[Activity]:
Copy out the data below from the line containing "April 19, 2026" to the line containing "w Griffiths, Duncan", both lines included, with all images left out.

[Collected data]
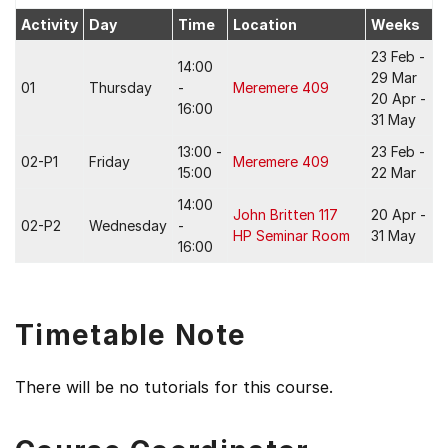
Activity
Day
Time
Location
Weeks
23 Feb -
14:00
29 Mar
01
Thursday
-
Meremere 409
20 Apr -
16:00
31 May
13:00 -
23 Feb -
02-P1
Friday
Meremere 409
15:00
22 Mar
14:00
John Britten 117
20 Apr -
02-P2
Wednesday
-
HP Seminar Room
31 May
16:00
Timetable Note
There will be no tutorials for this course.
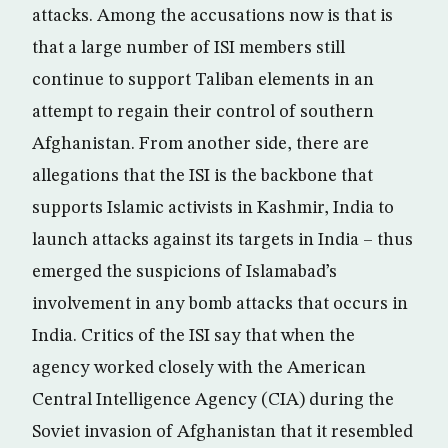
attacks. Among the accusations now is that is
that a large number of ISI members still
continue to support Taliban elements in an
attempt to regain their control of southern
Afghanistan. From another side, there are
allegations that the ISI is the backbone that
supports Islamic activists in Kashmir, India to
launch attacks against its targets in India – thus
emerged the suspicions of Islamabad’s
involvement in any bomb attacks that occurs in
India. Critics of the ISI say that when the
agency worked closely with the American
Central Intelligence Agency (CIA) during the
Soviet invasion of Afghanistan that it resembled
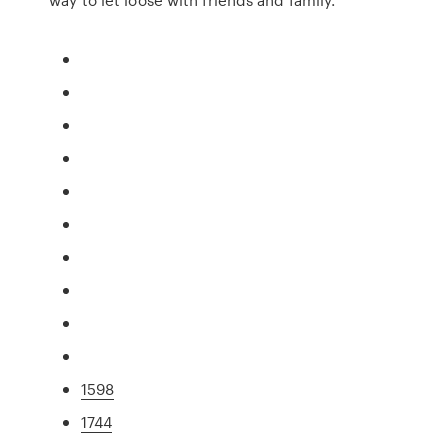
1598
1744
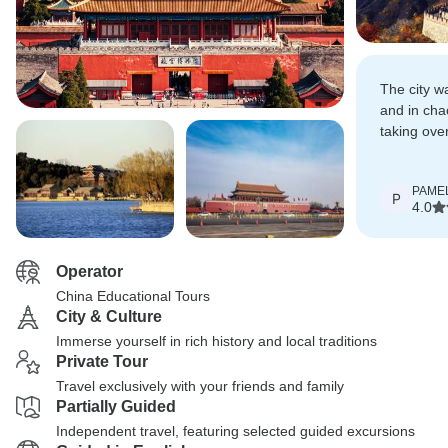
The city w
and in cha
taking over
considerat
all, tourists
PAME
P
4.0
Operator
China Educational Tours
City & Culture
Immerse yourself in rich history and local traditions
Private Tour
Travel exclusively with your friends and family
Partially Guided
Independent travel, featuring selected guided excursions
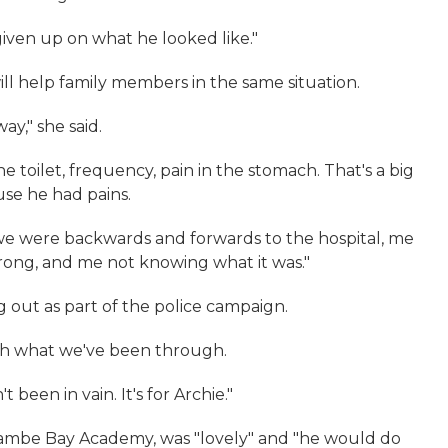
given up on what he looked like."
will help family members in the same situation.
ay," she said.
 toilet, frequency, pain in the stomach. That's a big
use he had pains.
 we were backwards and forwards to the hospital, me
rong, and me not knowing what it was."
 out as part of the police campaign.
ugh what we've been through.
't been in vain. It's for Archie."
ecambe Bay Academy, was "lovely" and "he would do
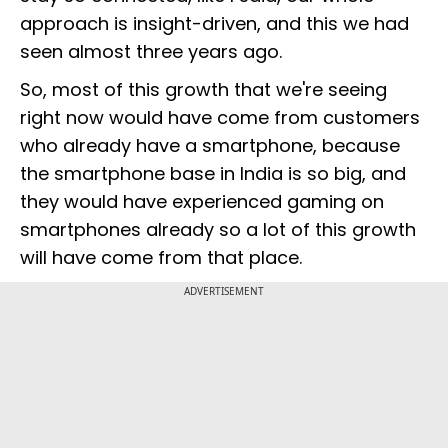
approach is insight-driven, and this we had
seen almost three years ago.
So, most of this growth that we're seeing
right now would have come from customers
who already have a smartphone, because
the smartphone base in India is so big, and
they would have experienced gaming on
smartphones already so a lot of this growth
will have come from that place.
ADVERTISEMENT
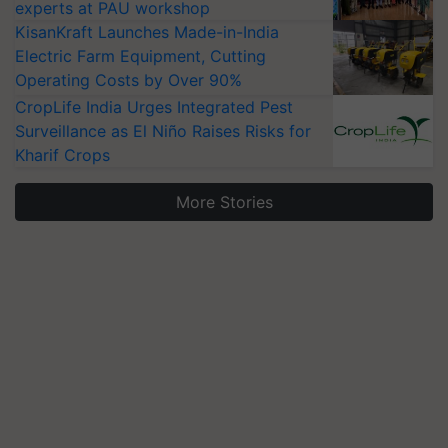
experts at PAU workshop
KisanKraft Launches Made-in-India
Electric Farm Equipment, Cutting
Operating Costs by Over 90%
CropLife India Urges Integrated Pest
Surveillance as El Niño Raises Risks for
Kharif Crops
More Stories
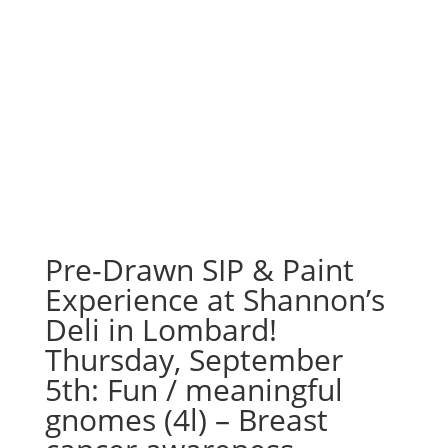
Pre-Drawn SIP & Paint
Experience at Shannon’s
Deli in Lombard!
Thursday, September
5th: Fun / meaningful
gnomes (4l) – Breast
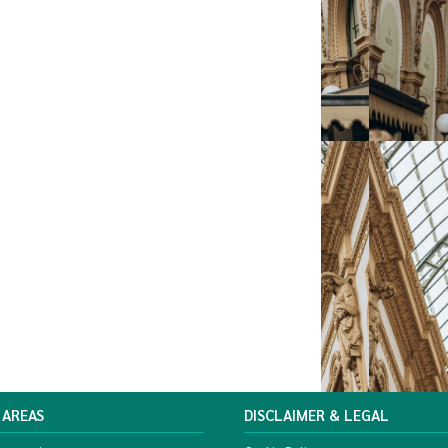
 AREAS
DISCLAIMER & LEGAL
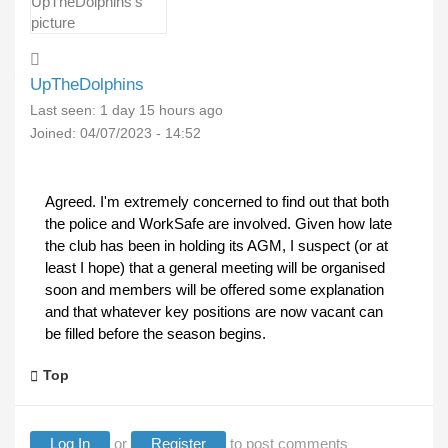
UpTheDolphins
Last seen:
1 day 15 hours ago
Joined:
04/07/2023 - 14:52
Agreed. I'm extremely concerned to find out that both
the police and WorkSafe are involved. Given how late
the club has been in holding its AGM, I suspect (or at
least I hope) that a general meeting will be organised
soon and members will be offered some explanation
and that whatever key positions are now vacant can
be filled before the season begins.
Top
Log In
or
Register
to post comments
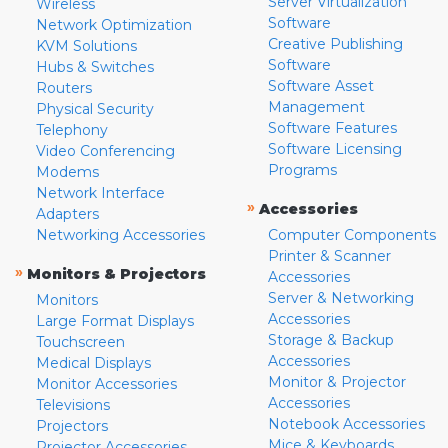
Server Virtualization
Wireless
Software
Network Optimization
Creative Publishing
KVM Solutions
Software
Hubs & Switches
Software Asset
Routers
Management
Physical Security
Software Features
Telephony
Software Licensing
Video Conferencing
Programs
Modems
Network Interface
»
Accessories
Adapters
Networking Accessories
Computer Components
Printer & Scanner
»
Monitors & Projectors
Accessories
Server & Networking
Monitors
Accessories
Large Format Displays
Storage & Backup
Touchscreen
Accessories
Medical Displays
Monitor & Projector
Monitor Accessories
Accessories
Televisions
Notebook Accessories
Projectors
Mice & Keyboards
Projector Accessories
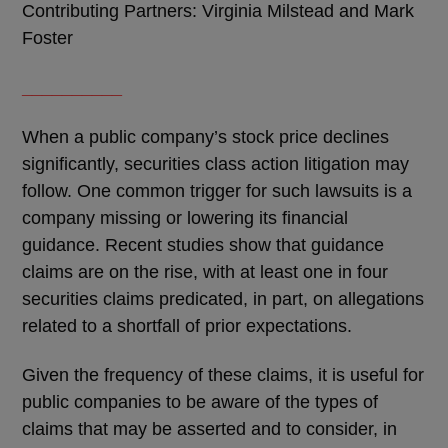
Contributing Partners: Virginia Milstead and Mark
Foster
__________
When a public company
’
s stock price declines
significantly, securities class action litigation may
follow. One common trigger for such lawsuits is a
company missing or lowering its financial
guidance. Recent studies show that guidance
claims are on the rise, with at least one in four
securities claims predicated, in part, on allegations
related to a shortfall of prior expectations.
Given the frequency of these claims, it is useful for
public companies to be aware of the types of
claims that may be asserted and to consider, in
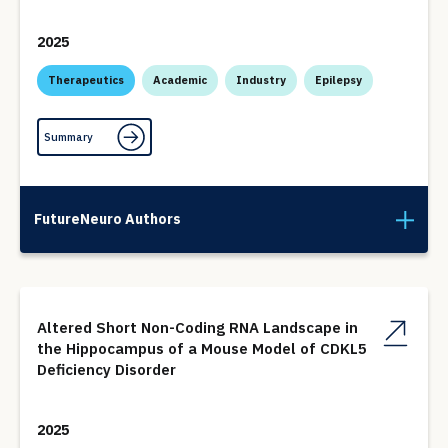
2025
Therapeutics
Academic
Industry
Epilepsy
Summary
FutureNeuro Authors
Altered Short Non-Coding RNA Landscape in
the Hippocampus of a Mouse Model of CDKL5
Deficiency Disorder
2025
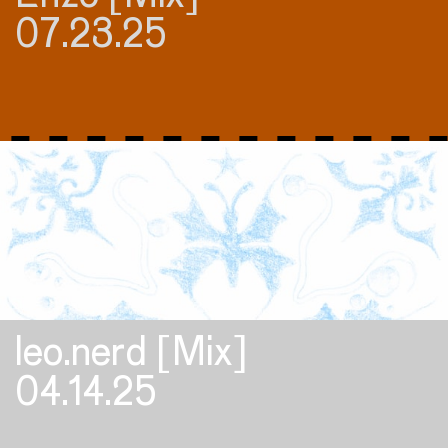
07.23.25
leo.nerd [Mix]
04.14.25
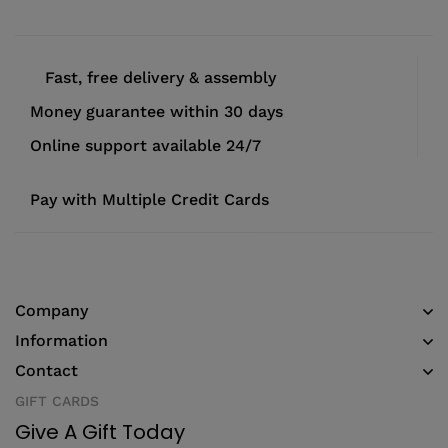
Fast, free delivery & assembly
Money guarantee within 30 days
Online support available 24/7
Pay with Multiple Credit Cards
Company
Information
Contact
GIFT CARDS
Give A Gift Today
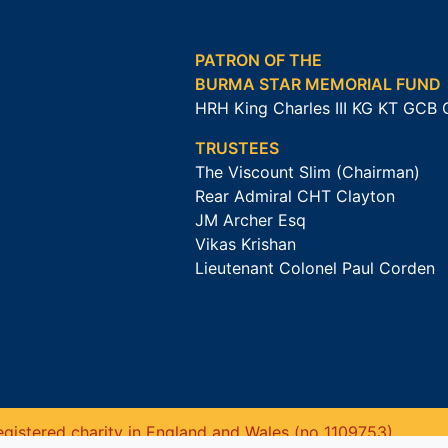
PATRON OF THE
BURMA STAR MEMORIAL FUND
HRH King Charles III KG KT GCB
TRUSTEES
The Viscount Slim (Chairman)
Rear Admiral CHT Clayton
JM Archer Esq
Vikas Krishan
Lieutenant Colonel Paul Corden
gistered charity in England and Wales (no 1109753).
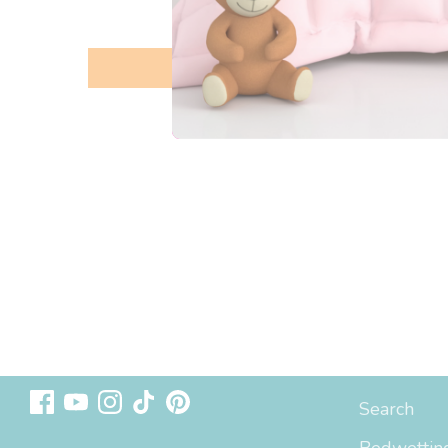
Follow us
Sizing & In
Search
Bedwetting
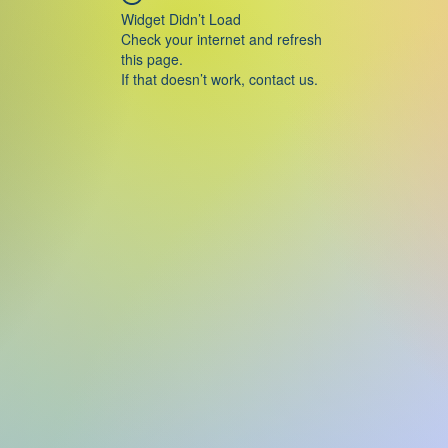
Widget Didn’t Load
Check your internet and refresh
this page.
If that doesn’t work, contact us.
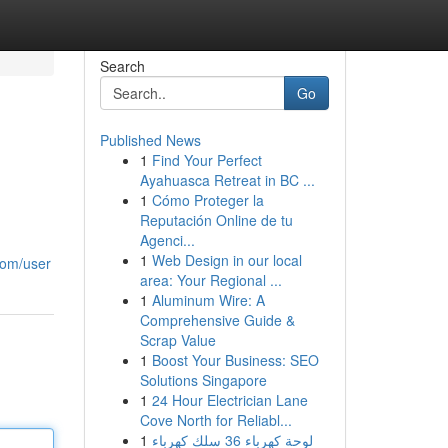
Search
Go
Published News
1
Find Your Perfect
Ayahuasca Retreat in BC ...
1
Cómo Proteger la
Reputación Online de tu
Agenci...
1
Web Design in our local
com/user
area: Your Regional ...
1
Aluminum Wire: A
Comprehensive Guide &
Scrap Value
1
Boost Your Business: SEO
Solutions Singapore
1
24 Hour Electrician Lane
Cove North for Reliabl...
1
لوحة كهرباء 36 سلك كهرباء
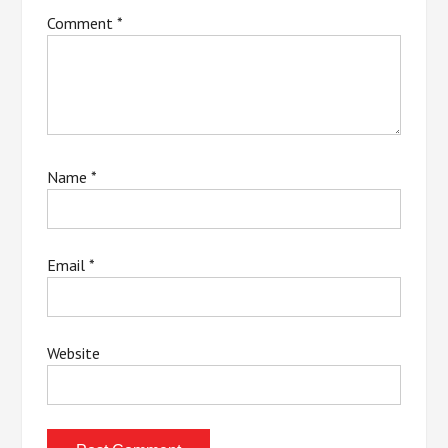
Comment
*
Name
*
Email
*
Website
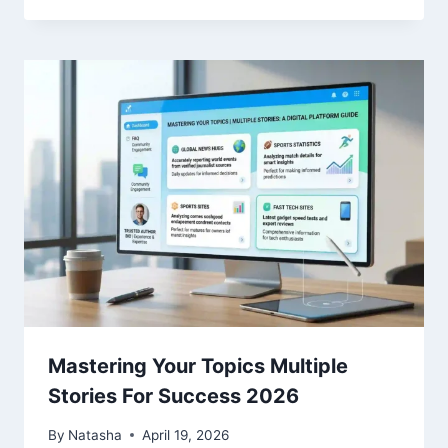
Mastering Your Topics Multiple
Stories For Success 2026
By
Natasha
April 19, 2026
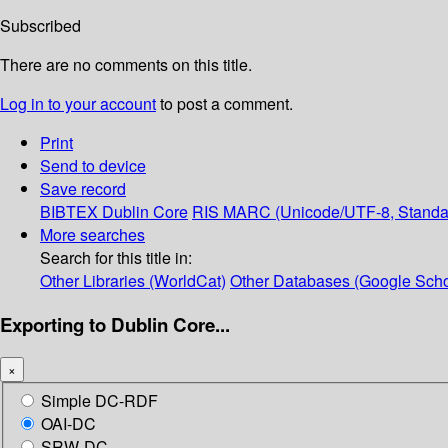
Subscribed
There are no comments on this title.
Log in to your account
to post a comment.
Print
Send to device
Save record
BIBTEX
Dublin Core
RIS
MARC (Unicode/UTF-8, Standa
More searches
Search for this title in:
Other Libraries (WorldCat)
Other Databases (Google Scho
Exporting to Dublin Core...
×
Simple DC-RDF
OAI-DC
SRW-DC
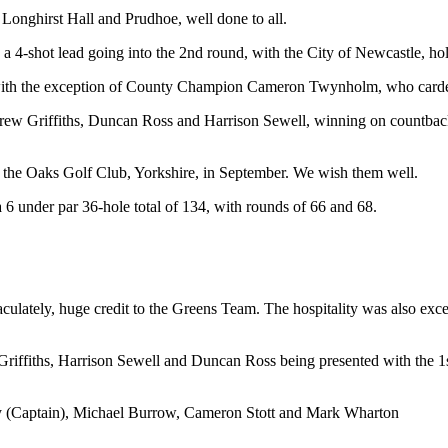
Longhirst Hall and Prudhoe, well done to all.
a 4-shot lead going into the 2nd round, with the City of Newcastle, ho
, with the exception of County Champion Cameron Twynholm, who carded
w Griffiths, Duncan Ross and Harrison Sewell, winning on countback,
t the Oaks Golf Club, Yorkshire, in September. We wish them well.
6 under par 36-hole total of 134, with rounds of 66 and 68.
lately, huge credit to the Greens Team. The hospitality was also excell
iffiths, Harrison Sewell and Duncan Ross being presented with the
y (Captain), Michael Burrow, Cameron Stott and Mark Wharton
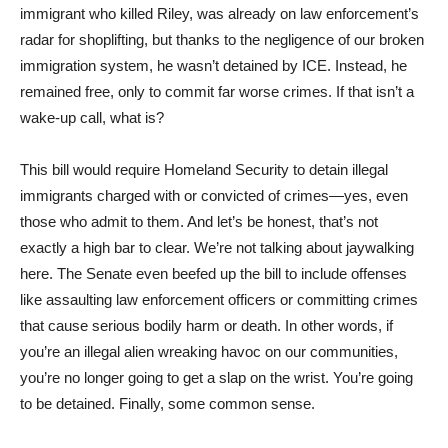
immigrant who killed Riley, was already on law enforcement’s
radar for shoplifting, but thanks to the negligence of our broken
immigration system, he wasn’t detained by ICE. Instead, he
remained free, only to commit far worse crimes. If that isn’t a
wake-up call, what is?
This bill would require Homeland Security to detain illegal
immigrants charged with or convicted of crimes—yes, even
those who admit to them. And let’s be honest, that’s not
exactly a high bar to clear. We’re not talking about jaywalking
here. The Senate even beefed up the bill to include offenses
like assaulting law enforcement officers or committing crimes
that cause serious bodily harm or death. In other words, if
you’re an illegal alien wreaking havoc on our communities,
you’re no longer going to get a slap on the wrist. You’re going
to be detained. Finally, some common sense.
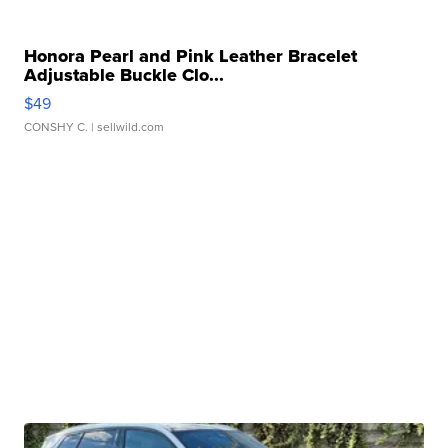
Honora Pearl and Pink Leather Bracelet
Adjustable Buckle Clo...
$49
CONSHY C.
| sellwild.com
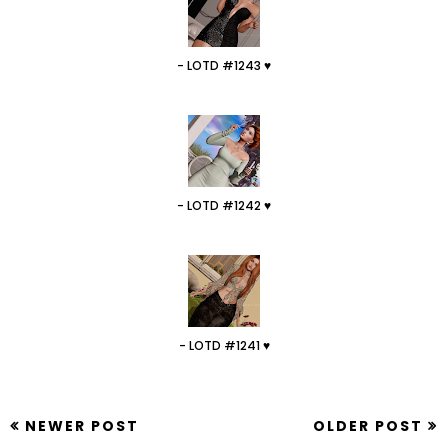
- LOTD #1243 ♥
- LOTD #1242 ♥
- LOTD #1241 ♥
NEWER POST
OLDER POST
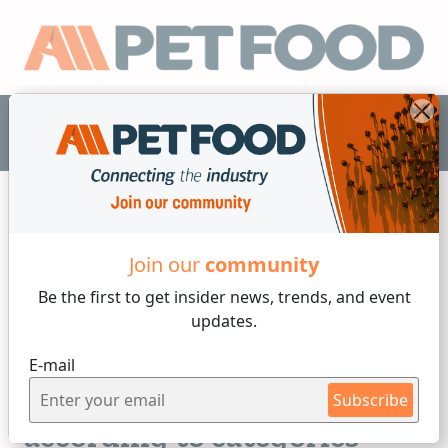
EN
Formulation
Join our
community
Be the first to get insider
news, trends, and event
4 min reading
updates.
By
Candela Bonaura
E-mail
Wednesday, 14 of February, 2024
Pet food definition,
Subscribe
according to categories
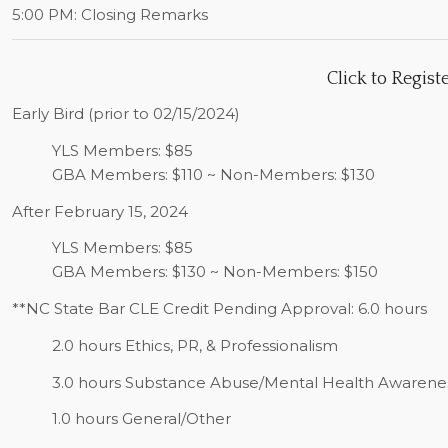
5:00 PM:
Closing Remarks
Click to
Regist
Early Bird (prior to 02/15/2024)
YLS Members: $85
GBA Members: $110 ~ Non-Members: $130
After February 15, 2024
YLS Members: $85
GBA Members: $130 ~ Non-Members: $150
**NC State Bar CLE Credit Pending Approval: 6.0 hours
2.0 hours Ethics, PR, & Professionalism
3.0 hours Substance Abuse/Mental Health Awarene
1.0 hours General/Other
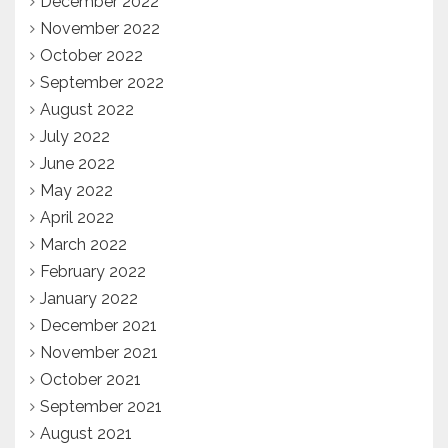
December 2022
November 2022
October 2022
September 2022
August 2022
July 2022
June 2022
May 2022
April 2022
March 2022
February 2022
January 2022
December 2021
November 2021
October 2021
September 2021
August 2021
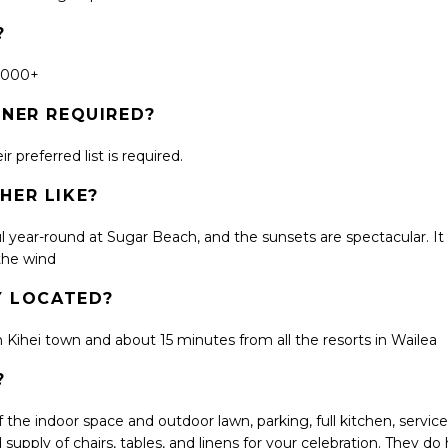
?
2,000+
LANNER REQUIRED?
 preferred list is required.
HER LIKE?
ul year-round at Sugar Beach, and the sunsets are spectacular. It 
 the wind
LY LOCATED?
in Kihei town and about 15 minutes from all the resorts in Wailea
?
 the indoor space and outdoor lawn, parking, full kitchen, servic
d supply of chairs, tables, and linens for your celebration. They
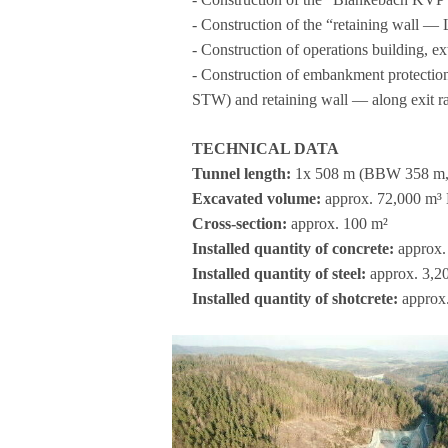
- Con­s­truc­tion of the “retai­ning wall
- Con­s­truc­tion of ope­ra­ti­ons buil­ding, 
- Con­s­truc­tion of embank­ment pro­tec
STW) and retai­ning wall — along exit
TECHNICAL DATA
Tun­nel length:
1x 508 m (BBW 358 m
Excava­ted volume:
approx. 72,000 m
Cross-sec­tion:
approx. 100 m²
Instal­led quan­tity of con­crete:
approx. 
Instal­led quan­tity of steel:
approx. 3,200
Instal­led quan­tity of shot­crete:
approx.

[Completed exercise]:
April 19, 2026
Subscribed
There are no comments on this title.
Log in to your account
to post a comment.
Print
Send to device
Save record
BIBTEX
Dublin Core
RIS
MARC (Unicode/UTF-8, Standa
More searches
Search for this title in:
Other Libraries (WorldCat)
Other Databases (Google Scho
Exporting to Dublin Core...
×
Simple DC-RDF
OAI-DC
SRW-DC
Longhirst Hall and Prudhoe, well done to all.
a 4-shot lead going into the 2nd round, with the City of Newcastle, ho
, with the exception of County Champion Cameron Twynholm, who carded
w Griffiths, Duncan Ross and Harrison Sewell, winning on countback,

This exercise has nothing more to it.